Input data below:

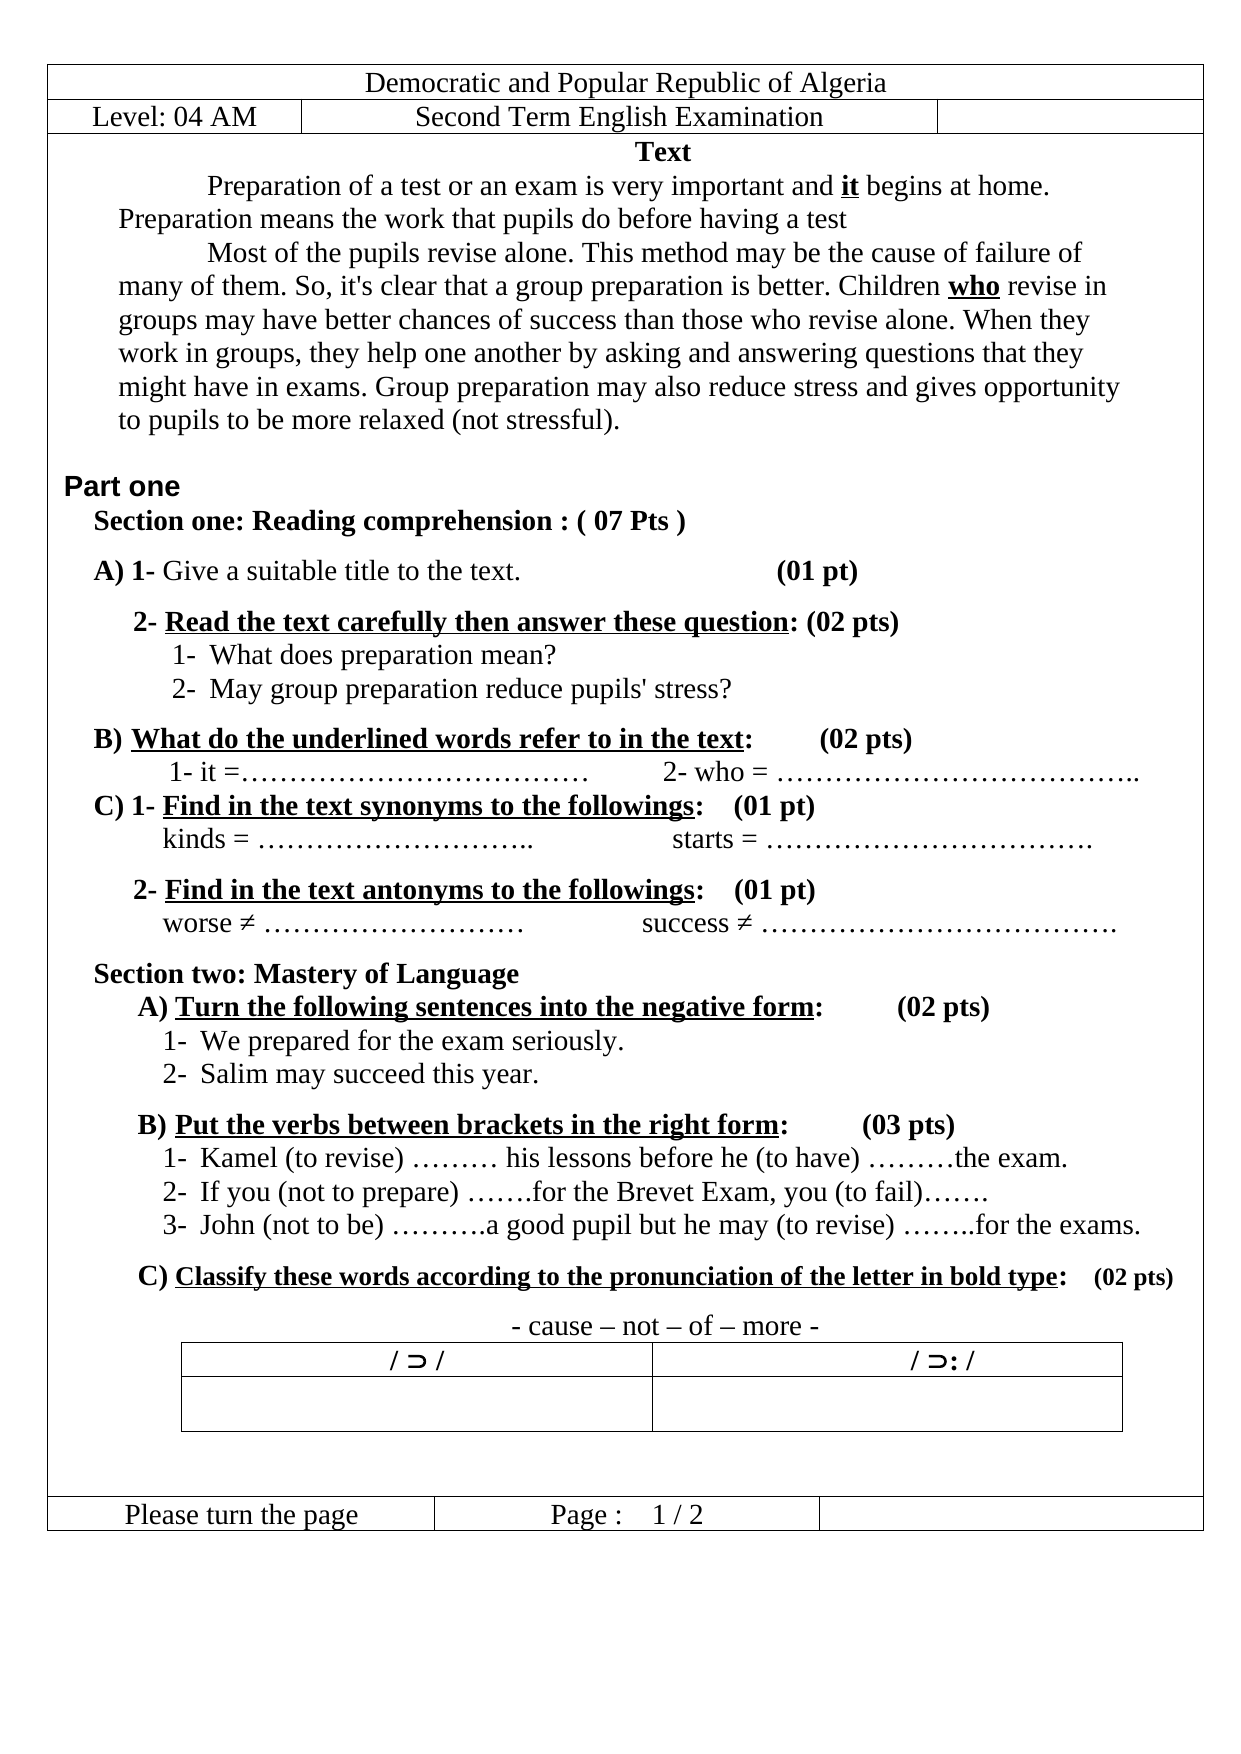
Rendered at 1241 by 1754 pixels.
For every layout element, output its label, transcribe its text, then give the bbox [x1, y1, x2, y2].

table_header Democratic and Popular Republic of Algeria [48, 65, 1203, 98]
table_cell [938, 100, 1203, 133]
table_cell Text Preparation of a test or an exam is very important and it begins at home. Preparation means the work that pupils do before having a test Most of the pupils revise alone. This method may be the cause of failure of many of them. So, it's clear that a group preparation is better. Children who revise in groups may have better chances of success than those who revise alone. When they work in groups, they help one another by asking and answering questions that they might have in exams. Group preparation may also reduce stress and gives opportunity to pupils to be more relaxed (not stressful). Part one Section one: Reading comprehension : ( 07 Pts ) 1- Give a suitable title to the text. (01 pt) 2- Read the text carefully then answer these question: (02 pts) What does preparation mean? May group preparation reduce pupils' stress? What do the underlined words refer to in the text: (02 pts) 1- it =……………………………… 2- who = ……………………………….. 1- Find in the text synonyms to the followings: (01 pt) kinds = ……………………….. starts = ……………………………. 2- Find in the text antonyms to the followings: (01 pt) worse ≠ ……………………… success ≠ ………………………………. Section two: Mastery of Language Turn the following sentences into the negative form: (02 pts) We prepared for the exam seriously. Salim may succeed this year. Put the verbs between brackets in the right form: (03 pts) Kamel (to revise) ……… his lessons before he (to have) ………the exam. If you (not to prepare) …….for the Brevet Exam, you (to fail)……. John (not to be) ……….a good pupil but he may (to revise) ……..for the exams. Classify these words according to the pronunciation of the letter in bold type: (02 pts) - cause – not – of – more - [48, 134, 1203, 1496]
table_cell Second Term English Examination [302, 100, 937, 133]
table_cell [820, 1497, 1203, 1530]
table_cell Page : 1 / 2 [435, 1497, 819, 1530]
table_cell Please turn the page [48, 1497, 434, 1530]
table_cell Level: 04 AM [48, 100, 301, 133]
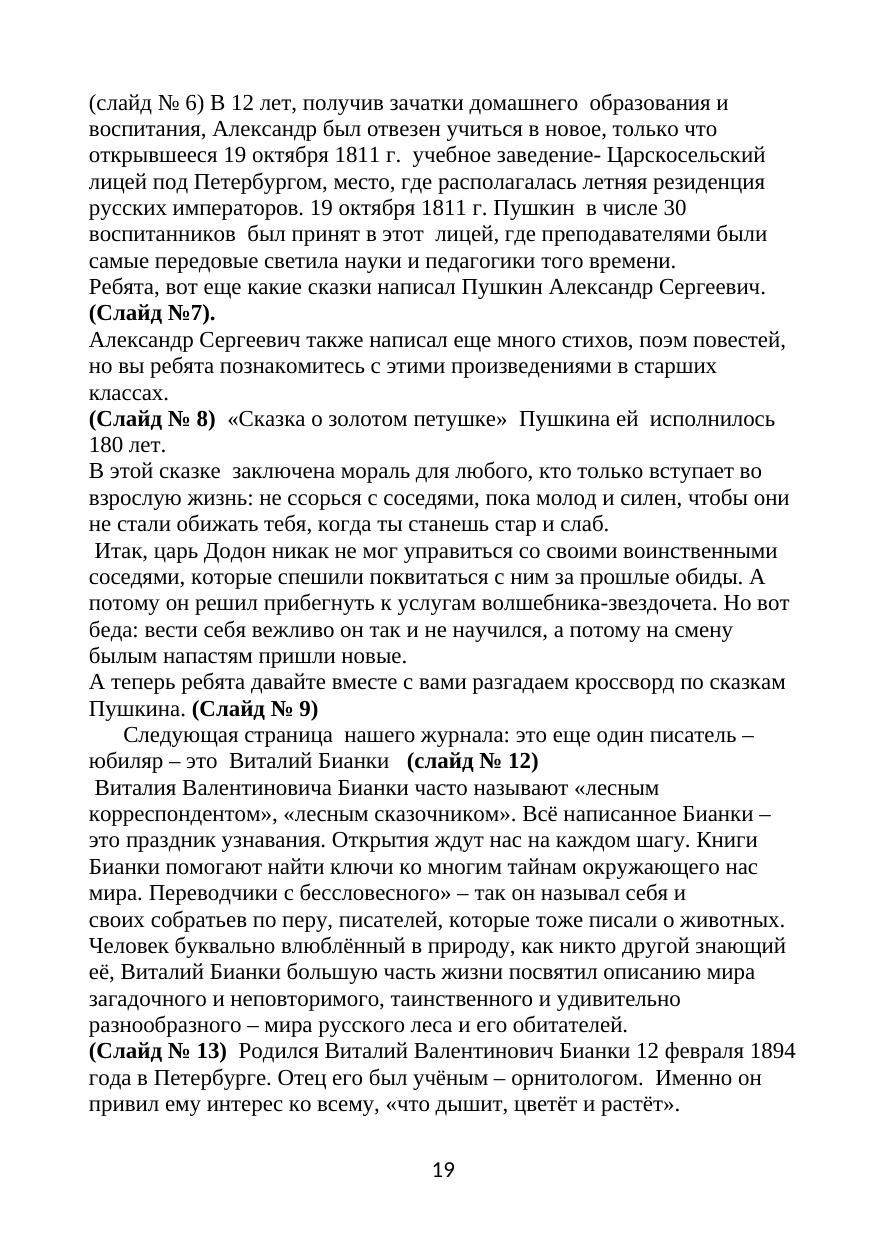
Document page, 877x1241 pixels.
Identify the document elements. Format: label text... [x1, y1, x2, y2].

text В этой сказке заключена мораль для любого, кто только вступает во взрослую жизнь: не ссорься с соседями, пока молод и силен, чтобы они не стали обижать тебя, когда ты станешь стар и слаб. [89, 458, 797, 537]
text (слайд № 6) В 12 лет, получив зачатки домашнего образования и воспитания, Александр был отвезен учиться в новое, только что открывшееся 19 октября . учебное заведение- Царскосельский лицей под Петербургом, место, где располагалась летняя резиденция русских императоров. 19 октября . Пушкин в числе 30 воспитанников был принят в этот лицей, где преподавателями были самые передовые светила науки и педагогики того времени. [89, 89, 797, 273]
text (Слайд № 13) Родился Виталий Валентинович Бианки 12 февраля 1894 года в Петербурге. Отец его был учёным – орнитологом. Именно он привил ему интерес ко всему, «что дышит, цветёт и растёт». [89, 1037, 797, 1116]
text (Слайд № 8) «Сказка о золотом петушке» Пушкина ей исполнилось 180 лет. [89, 405, 797, 458]
text А теперь ребята давайте вместе с вами разгадаем кроссворд по сказкам Пушкина. (Слайд № 9) [89, 668, 797, 721]
text Александр Сергеевич также написал еще много стихов, поэм повестей, но вы ребята познакомитесь с этими произведениями в старших классах. [89, 326, 797, 405]
text (Слайд №7). [89, 299, 797, 326]
text Виталия Валентиновича Бианки часто называют «лесным корреспондентом», «лесным сказочником». Всё написанное Бианки – это праздник узнавания. Открытия ждут нас на каждом шагу. Книги Бианки помогают найти ключи ко многим тайнам окружающего нас мира. Переводчики с бессловесного» – так он называл себя и своих собратьев по перу, писателей, которые тоже писали о животных. Человек буквально влюблённый в природу, как никто другой знающий её, Виталий Бианки большую часть жизни посвятил описанию мира загадочного и неповторимого, таинственного и удивительно разнообразного – мира русского леса и его обитателей. [629, 774, 797, 1037]
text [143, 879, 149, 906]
text Следующая страница нашего журнала: это еще один писатель – юбиляр – это Виталий Бианки (слайд № 12) [89, 721, 797, 774]
text Итак, царь Додон никак не мог управиться со своими воинственными соседями, которые спешили поквитаться с ним за прошлые обиды. А потому он решил прибегнуть к услугам волшебника-звездочета. Но вот беда: вести себя вежливо он так и не научился, а потому на смену былым напастям пришли новые. [89, 537, 797, 668]
text Ребята, вот еще какие сказки написал Пушкин Александр Сергеевич. [89, 273, 797, 299]
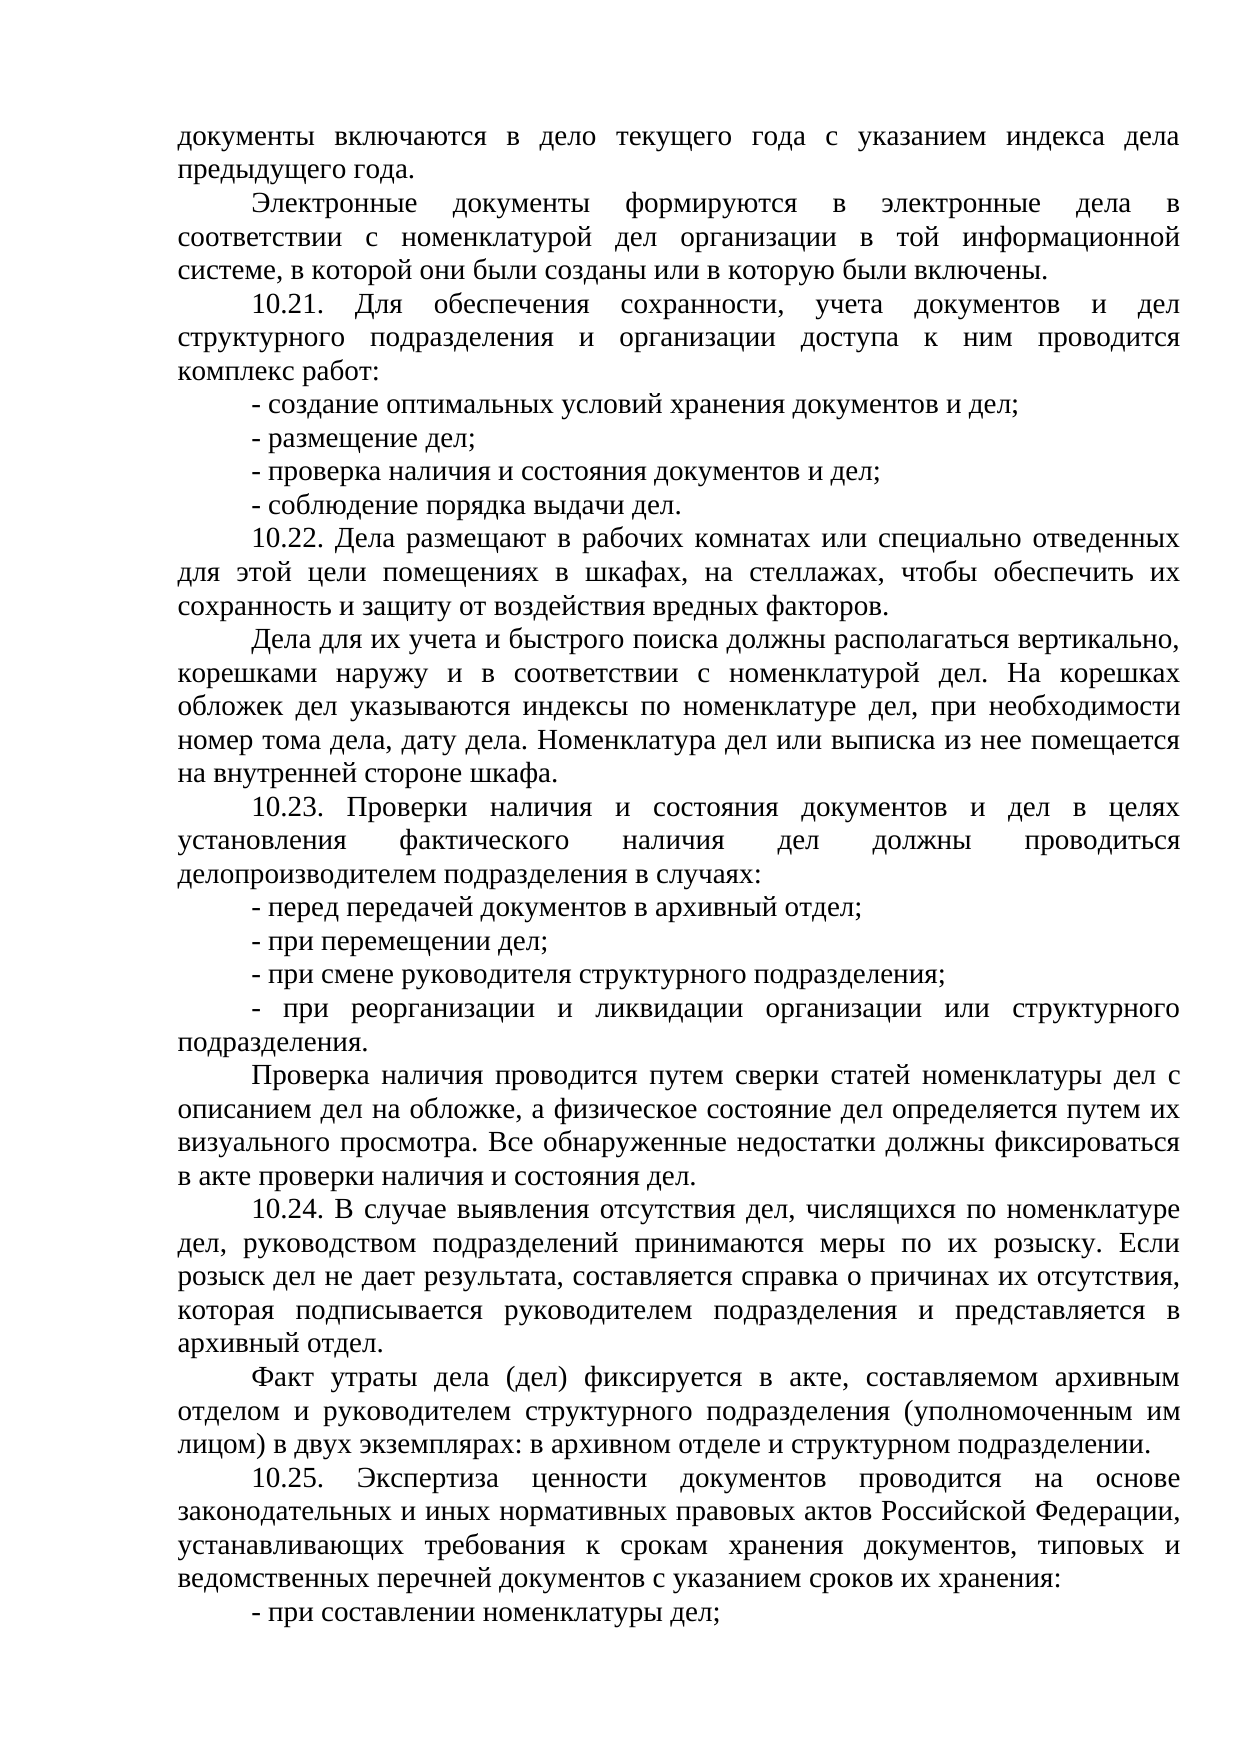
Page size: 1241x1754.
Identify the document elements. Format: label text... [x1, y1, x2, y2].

text 10.24. В случае выявления отсутствия дел, числящихся по номенклатуре дел, руководством подразделений принимаются меры по их розыску. Если розыск дел не дает результата, составляется справка о причинах их отсутствия, которая подписывается руководителем подразделения и представляется в архивный отдел. [177, 1191, 1181, 1359]
text - при составлении номенклатуры дел; [177, 1594, 1181, 1627]
text 10.21. Для обеспечения сохранности, учета документов и дел структурного подразделения и организации доступа к ним проводится комплекс работ: [177, 286, 1181, 386]
text - перед передачей документов в архивный отдел; [177, 889, 1181, 923]
text - соблюдение порядка выдачи дел. [177, 487, 1181, 521]
text - размещение дел; [177, 420, 1181, 453]
text - при реорганизации и ликвидации организации или структурного подразделения. [177, 990, 1181, 1057]
text 10.22. Дела размещают в рабочих комнатах или специально отведенных для этой цели помещениях в шкафах, на стеллажах, чтобы обеспечить их сохранность и защиту от воздействия вредных факторов. [177, 521, 1181, 621]
text 10.25. Экспертиза ценности документов проводится на основе законодательных и иных нормативных правовых актов Российской Федерации, устанавливающих требования к срокам хранения документов, типовых и ведомственных перечней документов с указанием сроков их хранения: [177, 1460, 1181, 1594]
text - при перемещении дел; [177, 923, 1181, 957]
text Электронные документы формируются в электронные дела в соответствии с номенклатурой дел организации в той информационной системе, в которой они были созданы или в которую были включены. [177, 185, 1181, 286]
text Проверка наличия проводится путем сверки статей номенклатуры дел с описанием дел на обложке, а физическое состояние дел определяется путем их визуального просмотра. Все обнаруженные недостатки должны фиксироваться в акте проверки наличия и состояния дел. [177, 1057, 1181, 1191]
text - создание оптимальных условий хранения документов и дел; [177, 386, 1181, 420]
text Факт утраты дела (дел) фиксируется в акте, составляемом архивным отделом и руководителем структурного подразделения (уполномоченным им лицом) в двух экземплярах: в архивном отделе и структурном подразделении. [177, 1359, 1181, 1460]
text 10.23. Проверки наличия и состояния документов и дел в целях установления фактического наличия дел должны проводиться делопроизводителем подразделения в случаях: [177, 789, 1181, 889]
text - при смене руководителя структурного подразделения; [177, 957, 1181, 990]
text Дела для их учета и быстрого поиска должны располагаться вертикально, корешками наружу и в соответствии с номенклатурой дел. На корешках обложек дел указываются индексы по номенклатуре дел, при необходимости номер тома дела, дату дела. Номенклатура дел или выписка из нее помещается на внутренней стороне шкафа. [177, 621, 1181, 789]
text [177, 118, 1181, 185]
text - проверка наличия и состояния документов и дел; [177, 453, 1181, 487]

End of Input data.

Work task: Your answer should consist of every line from the entries that holds "архивный".

Response to the exercise:
text 10.24. В случае выявления отсутствия дел, числящихся по номенклатуре дел, руководством подразделений принимаются меры по их розыску. Если розыск дел не дает результата, составляется справка о причинах их отсутствия, которая подписывается руководителем подразделения и представляется в архивный отдел. [177, 1191, 1181, 1359]
text - перед передачей документов в архивный отдел; [177, 889, 1181, 923]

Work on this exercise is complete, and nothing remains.